§ ASSIGNED TASK: Set down each line of the data exactly, but not the pictures.

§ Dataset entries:
☆ ☆ ☆ ☆
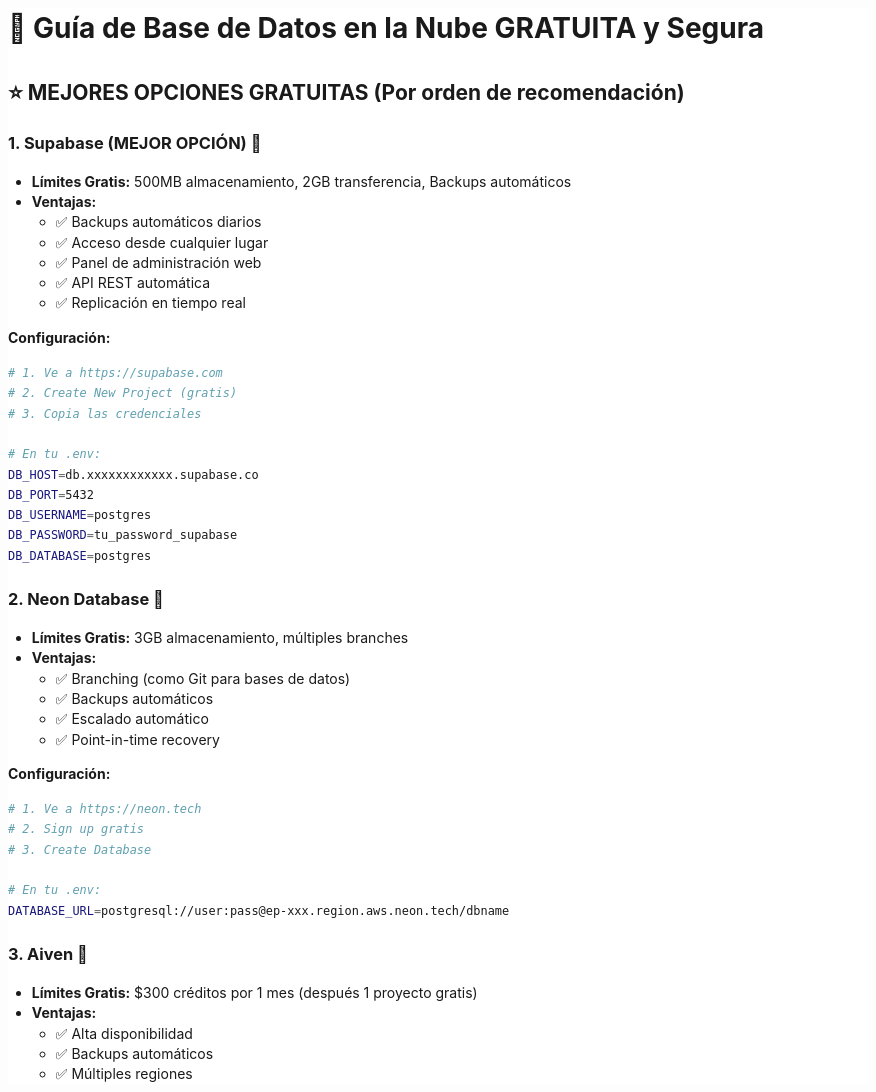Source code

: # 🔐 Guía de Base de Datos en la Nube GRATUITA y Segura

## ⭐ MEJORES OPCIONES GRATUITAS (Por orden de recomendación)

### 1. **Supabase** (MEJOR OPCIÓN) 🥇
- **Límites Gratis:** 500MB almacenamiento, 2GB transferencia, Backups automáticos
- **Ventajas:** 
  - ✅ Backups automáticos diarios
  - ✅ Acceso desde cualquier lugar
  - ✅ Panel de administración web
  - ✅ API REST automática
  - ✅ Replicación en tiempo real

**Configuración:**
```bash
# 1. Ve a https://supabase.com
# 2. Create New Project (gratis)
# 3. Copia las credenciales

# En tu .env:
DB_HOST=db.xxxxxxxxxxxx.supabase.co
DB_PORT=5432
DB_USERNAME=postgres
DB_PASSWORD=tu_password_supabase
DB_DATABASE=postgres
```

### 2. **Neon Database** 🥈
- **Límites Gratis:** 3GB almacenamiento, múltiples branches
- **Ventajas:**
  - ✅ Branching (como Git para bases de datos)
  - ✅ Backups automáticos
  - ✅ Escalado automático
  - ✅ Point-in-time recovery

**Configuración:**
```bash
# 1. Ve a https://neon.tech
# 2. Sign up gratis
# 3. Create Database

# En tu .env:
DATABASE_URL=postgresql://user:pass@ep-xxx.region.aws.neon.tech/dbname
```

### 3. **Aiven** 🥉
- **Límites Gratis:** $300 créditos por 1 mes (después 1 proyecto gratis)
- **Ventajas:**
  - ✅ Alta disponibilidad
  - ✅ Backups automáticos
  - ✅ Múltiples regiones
☆ ☆ ☆ ☆
§ RESPONSE AREA:
Source code

: # 🔐 Guía de Base de Datos en la Nube GRATUITA y Segura

## ⭐ MEJORES OPCIONES GRATUITAS (Por orden de recomendación)

### 1. **Supabase** (MEJOR OPCIÓN) 🥇
- **Límites Gratis:** 500MB almacenamiento, 2GB transferencia, Backups automáticos
- **Ventajas:** 
  - ✅ Backups automáticos diarios
  - ✅ Acceso desde cualquier lugar
  - ✅ Panel de administración web
  - ✅ API REST automática
  - ✅ Replicación en tiempo real

**Configuración:**
```bash
# 1. Ve a https://supabase.com
# 2. Create New Project (gratis)
# 3. Copia las credenciales

# En tu .env:
DB_HOST=db.xxxxxxxxxxxx.supabase.co
DB_PORT=5432
DB_USERNAME=postgres
DB_PASSWORD=tu_password_supabase
DB_DATABASE=postgres
```

### 2. **Neon Database** 🥈
- **Límites Gratis:** 3GB almacenamiento, múltiples branches
- **Ventajas:**
  - ✅ Branching (como Git para bases de datos)
  - ✅ Backups automáticos
  - ✅ Escalado automático
  - ✅ Point-in-time recovery

**Configuración:**
```bash
# 1. Ve a https://neon.tech
# 2. Sign up gratis
# 3. Create Database

# En tu .env:
DATABASE_URL=postgresql://user:pass@ep-xxx.region.aws.neon.tech/dbname
```

### 3. **Aiven** 🥉
- **Límites Gratis:** $300 créditos por 1 mes (después 1 proyecto gratis)
- **Ventajas:**
  - ✅ Alta disponibilidad
  - ✅ Backups automáticos
  - ✅ Múltiples regiones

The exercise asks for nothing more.